Chukat – Balak


The first of this week’s parashot describes how the Israelites are punished by G-d with an attack of fiery snakes. They had complained about their bread and water. In the plague that followed, the serpents “bit the people and many of the Israelites died” (Numbers 21:6).

The cure G-d prescribes is an unexpected one. He tells Moses to make a copper serpent and place it on a pole, and instruct the people to stare at the snake and become cured.

“Make for yourself a fiery serpent and place it on a pole, and it will be that anyone who was bitten will gaze at it and live” (Numbers 21:8).

The Talmud wonders at the paradox here. The serpent is the cause of death and yet also is the cure?

“Does a serpent cause death or life? Rather, when they looked upward and subjected their hearts to their Father in Heaven they were healed, if not they died” (Rashi, Rosh Hashanah 29a).

Professor Erica Brown suggests that there may be a deeper meaning implied here. Healing sometimes comes from where we least expect it. Good things are often concealed in places normally associated with evil or pain. The Israelites needed to confront the cause of their pain directly and thereby learn the lessons that would help them achieve salvation. Solutions to some of our most pressing problems may be right in front of us, but if our eyes are closed, we just do not see them.

When tragedy strikes it is vital that we stare with open eyes at what has happened so that we learn the lessons and derive some positive outcome from what has occurred. 

The coronavirus pandemic that we have been experiencing is a powerful illustration of this theme. Being in lockdown has forced us to confront what has been essential in our lives and what has been peripheral.
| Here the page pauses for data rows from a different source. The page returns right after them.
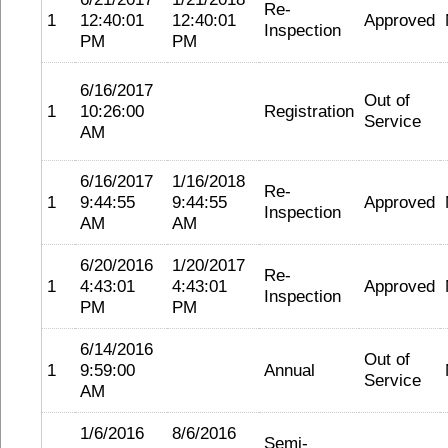
Re-
1
12:40:01
12:40:01
Approved
Inspection
PM
PM
6/16/2017
Out of
1
10:26:00
Registration
Service
AM
6/16/2017
1/16/2018
Re-
1
9:44:55
9:44:55
Approved
Inspection
AM
AM
6/20/2016
1/20/2017
Re-
1
4:43:01
4:43:01
Approved
Inspection
PM
PM
6/14/2016
Out of
1
9:59:00
Annual
Service
AM
1/6/2016
8/6/2016
Semi-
We quickly became familiar with the term, “essential workers,” without whom much of the country would grind to a halt.

A nurse at a hospital has had a more status than a Premier League football player. A refuse collector has been more important for our lives than a lead actor in a West End theatre production. Delivery drivers have been a crucial part of keeping the country as safe as possible. And that is apart from police and fire services, supermarket staff, teachers, midwives, utility workers, social workers, burial services, local and national government workers etc. etc. I even discovered that a rabbi is considered a key worker!

We have come to recognise that genuine friendships are vital for our support and wellbeing. We have learned, too, that we can make an immeasurable difference to other people’s lives in reaching out and showing that we care.

It is humbling to reassess what has most important to us. We have become human beings that are more genuine as a result. As we cautiously emerge from lockdown, let us hold on to these lessons and continue to heal ourselves and our society.